Speaking of fruit, JJ's had brought along a Blueberry Pale Ale which was receiving some comments around the yard, very little of it positive. I thought it was OK, though; fun, even. It was 5% ABV and an amber colour. The opening gambit is shockingly bitter, like overcooked green veg. This calms down quickly and the later flavour is gently infused with real blueberries, tasting sweet and slightly concentrated, like a compote. The contrast works well: it is both a hop-forward pale ale and a fruit beer; gimmicky but not too gimmicky. Experiments like these make festival drinking that bit more engaging.

On the plainer side, JJ's also had GarryOwen pale ale, a little lighter in strength at 4.8% ABV, and lighter in colour too: a clear gold. There was a worrying savoury smoke in the aroma which thankfully didn't come through to the flavour. That was quite sweet, beginning on caramelised winter squash, and increasing to apricot. Apart from this mild fruitiness there isn't much else going on. It's decent, thirst-quenching fare, well suited to being a core beer if that's the brewery's intention for it, but exciting it is not. And let's just leave to one side the brewery's claim that it's based on an 18th century recipe.

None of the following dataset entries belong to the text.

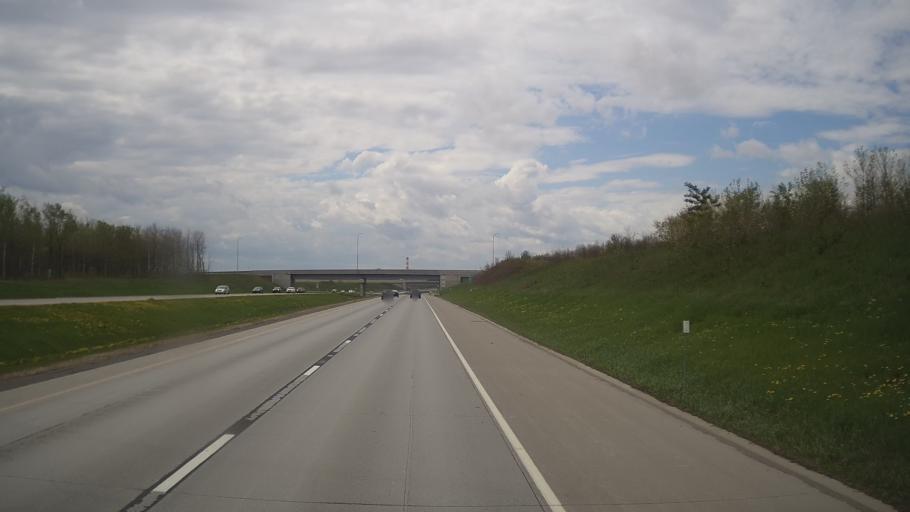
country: CA
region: Quebec
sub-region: Monteregie
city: Candiac
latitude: 45.3657
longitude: -73.5062
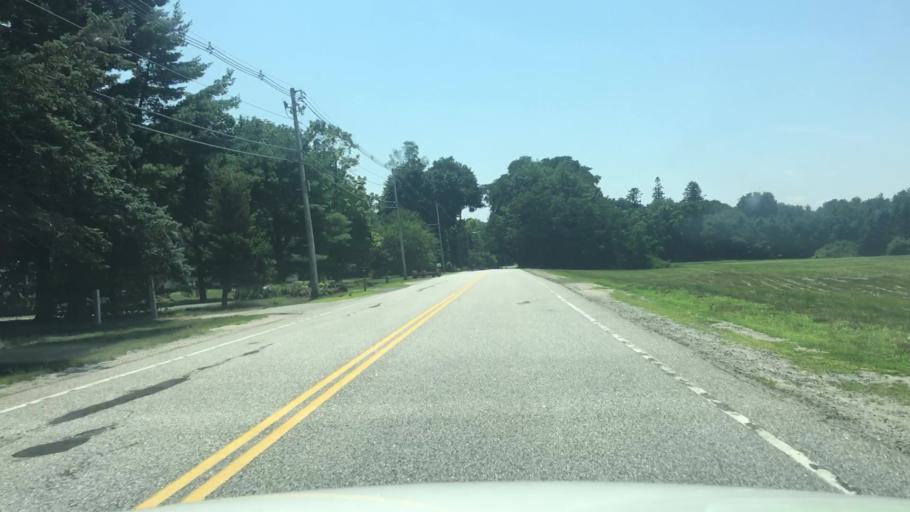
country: US
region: Maine
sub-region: Cumberland County
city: Cumberland Center
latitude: 43.7693
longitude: -70.2702
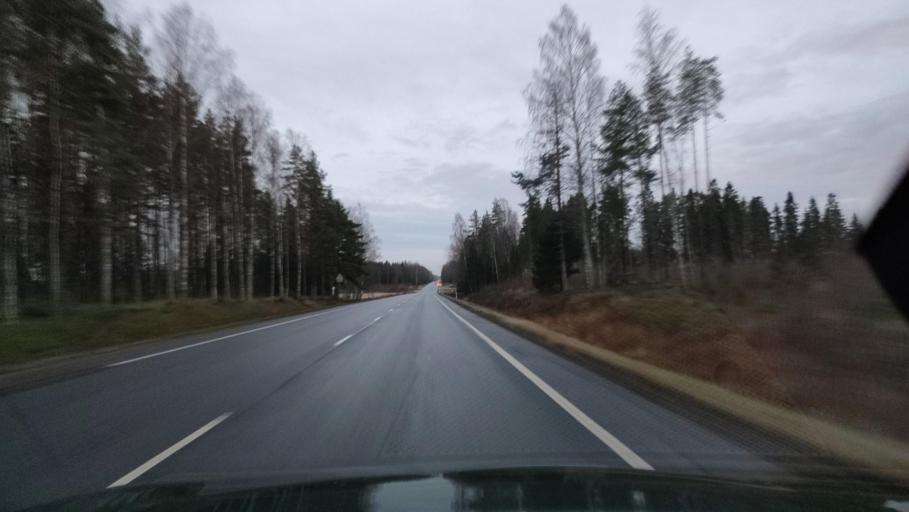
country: FI
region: Ostrobothnia
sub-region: Vaasa
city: Ristinummi
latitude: 63.0097
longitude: 21.7621
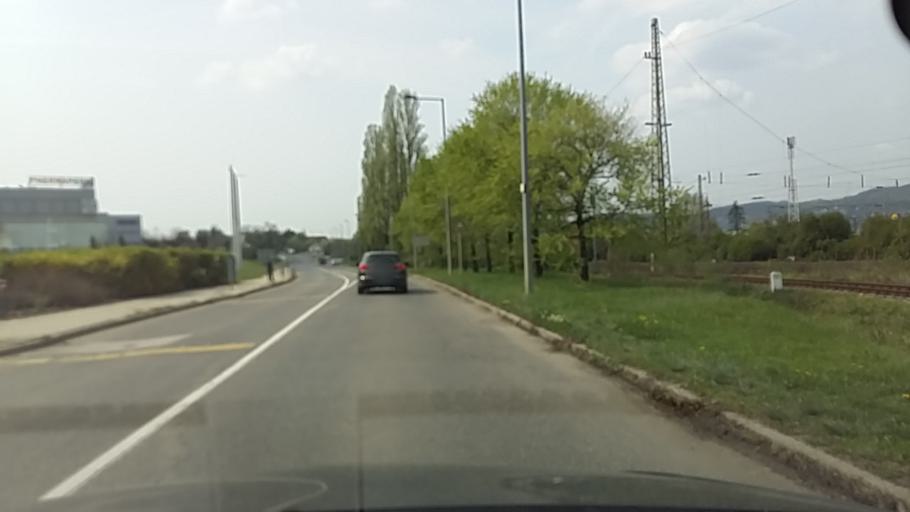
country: HU
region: Pest
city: Budaors
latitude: 47.4469
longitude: 18.9644
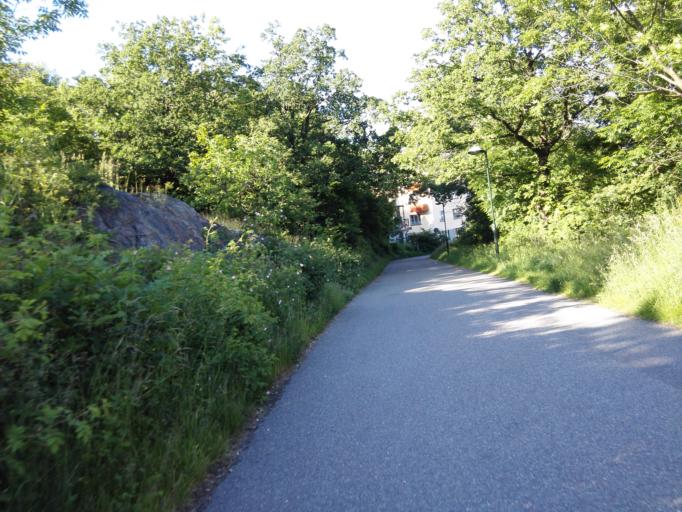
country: SE
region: Stockholm
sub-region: Stockholms Kommun
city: Arsta
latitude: 59.2996
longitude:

Next to them, Baltimore brewer West Cork was pouring their latest, Cape Crusader. This is a 3.9% ABV pale ale. It was kegged but had a cask-like feel: a rounded foamy texture, not too cold, and with soft floral flavours: rosewater and lemon sherbet. A very slight dank bitterness creeps in at the end, ensuring it's not completely anodyne. This one would definitely work well as a session beer, much like good British golden bitters do.